異世界ナチス! 作:佐藤さん
硝煙と粉塵の匂いがする。商業都市であったラインラントは砲撃と爆撃によって建物は崩壊し、路上には敗北主義者と言われた者達が吊るされていた。
「同胞を吊るすとはな」
五号戦車ティーガーⅠの車長である私、ペーター・ミューラーは悲観と混沌の中、乗組員らと次なる戦場へと駆り出される、はずだった。
---
「まぁ、座りたまえ」
は、と返事と敬礼をしてミューラーは木箱の上に座る。
「初めまして私は親衛隊、モンティナ・マックス少佐だ」
ミューラーの目の前に立ち、両手を後ろに組みながらそう言うのは金髪で眼鏡をかけた細身の青年だった。ミューラーは即座に立ち上がり敬礼、所属と名前、階級を言おうとすると少佐は右手を前にかざし止められた。

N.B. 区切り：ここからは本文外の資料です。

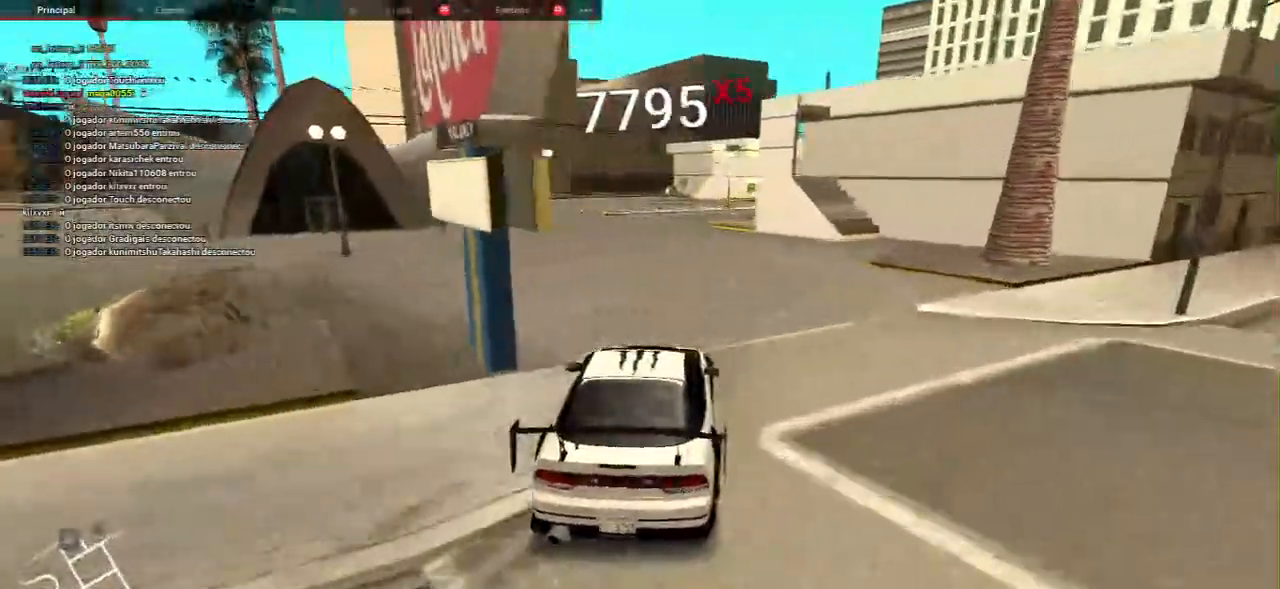
{"keys": ["w"], "mouse": [], "events": [[117, "w", "up"], [217, "w", "down"], [333, "d", "down"], [467, "d", "up"]]}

「君のことは知っているとも軍曹、あぁ五号戦車ティーガーの飼い主だろう…実に羨ましいね」
実に残念そうに、そして悪辣に口を歪める。
「単刀直入だが君にはこの状況を咀嚼できるかね?」
「は、残念ながら私の理解の範疇を超えております」
(そうだ、元々市街地を走行中だったにも関わらず瞬きの合間に草原へと変わっていたのだ。遠くに特徴的な鉤十字のマークが載せられた旗が掲げられたテント群がぽつんと設置されているのが目視でき、近くに寄ってみれば我々に気づいた一度は救助だ援軍だなんだの騒いでいたが同じ穴の狢だと知ると皆暗い顔で霧散していった。騒ぎを聞きつけた下士官が私をこの急拵えの将校室に呼びつけたのだ。)
「そうか、所で君は何がより人間たらしめると考える?」
なにを藪から棒にと思った。しかし真に迫る少佐の目は私から本音、いやもっと深い人間心理の底を引き出そうとしている様にさえ思えた。
コンコンとドアを叩く音が聞こえ、ドアが開かれる。ドアからは私を呼びつけた下士官とヘルメットとゴーグルをしたバイク乗りであろう青年が現れる。
「報告です。イッヒ二等兵が農村を見つけたと」
下士官が青年に目を向け、話を促す。
「は、東に10kmほどの位置に村があり、何十匹かの家畜と藁葺きの家数十軒、風車が2つ見えました」
「素晴らしい成果だ。勲章ものだよ!ではリットン曹長、皆を広場に集めたまえ」
---
テント群の真ん中に100人ほどの兵士が並ぶ。その正面にリットン曹長が台を置けば台の上に少佐が登る。そして沈黙、兵士らの困惑と不安による静寂が訪れるまで。
「皆の衆ご苦労…」
雄弁に語る
「我々は未曾有の事態に晒された。だが!我々にはその身がその血がある!そうだろう同胞達よ!国家が今我々を支えなくともその身が我々を支えるのだ!そして我々の目的はなんだ!米英どもを薙ぎ払い祖国を救うためだろう!ならば生きよ!奪え!血で血を洗う生存競争だ!手段なぞ選ばない!目的の為ならばなんでもする!そうでなけれ明日の女神は微笑まない!さぁ行こうか!私の、私達の闘争だ!」
群衆に熱がこだまする。それらはゆらゆらと動き指ひとつ触れただけでロンドン塔を粉々にする物量を感じた。
私はこの熱量に、雰囲気に押されて倒れそうになる、そして硝煙と粉塵の匂いを感じた。
オーバークロス唯一の要素ミューラー君。ただし名前と容姿だけで中身まBF5に寄せて書こうとは思いますが、ほぼ別と言うことでお願いします。